The Golden Rule?
I wanted to share an observation about how the social media world has changed the restaurant industry. We’ve all heard about newspapers going out of business or famous magazines (like Gourmet) closing their doors after decades of prominence. The introduction of virtually limitless media sources on the internet meant that anyone could write anything and put it out there for free, which makes the business of selling actual news or quality writing very difficult.
What you might not have noticed is the gradual change in the way you read about restaurants. In the old days (you absolutely MAY NOT read that as an admission that I’m old) one could count on almost every newspaper running a restaurant review once a week, often written by one of their staff writers. In big cities, the position of Food Critic was a huge deal.
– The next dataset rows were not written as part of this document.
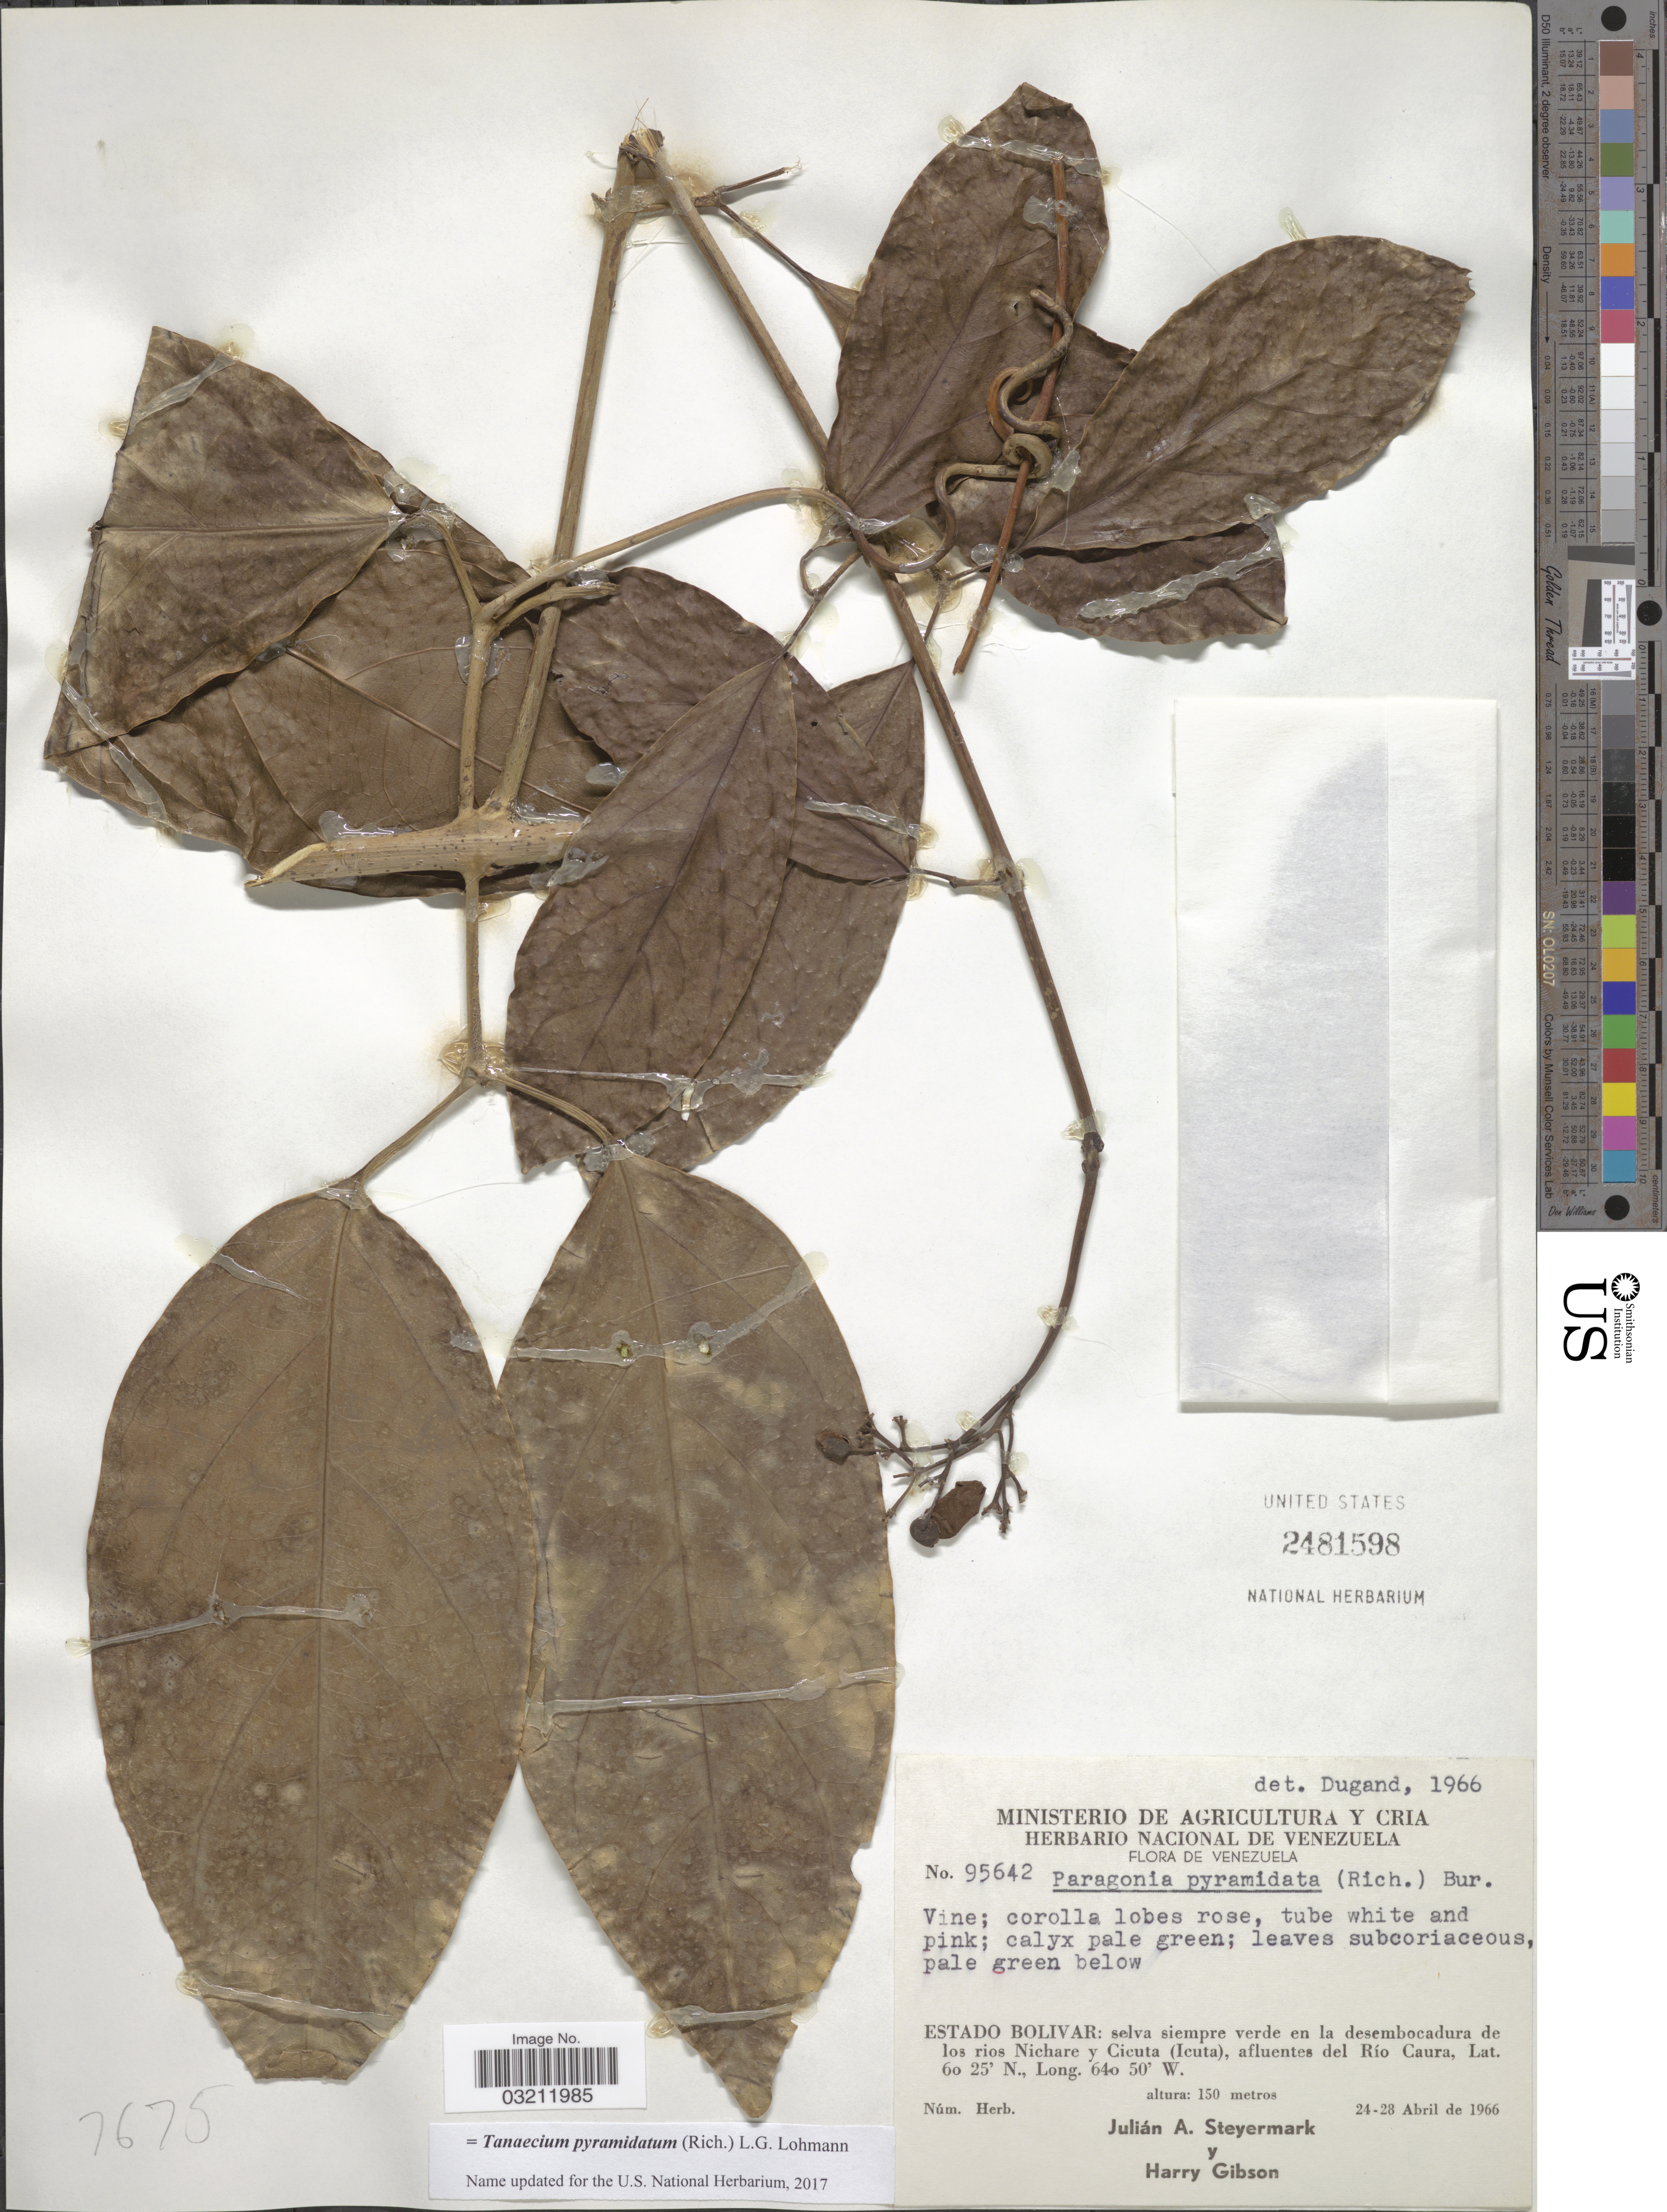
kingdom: Plantae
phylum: Tracheophyta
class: Magnoliopsida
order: Lamiales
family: Bignoniaceae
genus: Tanaecium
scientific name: Tanaecium pyramidatum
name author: (Rich.) L.G. Lohmann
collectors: J. Steyermark & H. Gibson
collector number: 95642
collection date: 1966-04-24/1966-04-28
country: Venezuela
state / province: Bolivar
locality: Selva siempre verde en la desembocadura de los rios Nichare y Cicuta (Icuta), afluentes del Río Caura.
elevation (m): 150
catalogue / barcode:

Some of the biggest names in food writing were restaurant critics for notable newspapers – Ruth Reichl, Frank Bruni, Tom Sietsema, and lots more.
These guys were powerful. I mean chefs had pictures of them hanging in the kitchen, with bounties paid to the server who spotted them. The critics would go out in actual disguises, under fake names, because their review the next Wednesday could make or break a restaurant. I remember going to an event at a farm with a couple hundred serious food people, chefs, etc. outside of Washington DC several years ago. My wife returned from powdering her nose and told me about the hilarious lady she had run into who seemed to know everyone there. She pointed her out to me and waved at her as she walked by. “Oh my God!” I whispered. “What did you say to her?! That’s Phyllis Richman!” Ms. Richman could crush my restaurant with one off-hand insult. All good, as it turned out, Phyllis had enjoyed more than a couple glasses of wine already. Crisis averted.
Fast forward to today. In downsizing print media world, newspapers can no longer afford to pay food critics. Oh, sure, the LA Times has Jonathan Gold, the NY Times now has Pete Wells and I think Tom Sietsema still writes reviews for the Washington Post. But when was the last time you decided where to eat based on an article in your local paper? Right. Never. Why should you? You can click on Yelp, or TripAdvisor, UrbanSpoon, FourSquare or any of a host of others and instantly see 475 reviews of nearby pizzerias. You swipe down through the top 10 and find a place with a cute name, a decent review score, a nearby address and you’re off. When you’ve finished you can go online and tell the world all about your experience. Just click on the button and start moving your thumbs.
Here’s the point: in the old days, food critics held the future of chefs and restaurateurs in their hands. Today, that power lies with you. Granted, it’s diluted a bit by the other online reviews posted by Amy from Toledo or GroovyB from Delaware, but it’s still an awesome power. Remember that you are standing on the shoulders of giants – folks that got us to realize that sharing experiences about meals can be a treat for the reader and help them find wonderful eateries. So share your best experiences but think twice before you vent bile and frustration. How would you feel if there was an online review of your workplace – and anyone could post whatever they wanted? What if your job depended on it?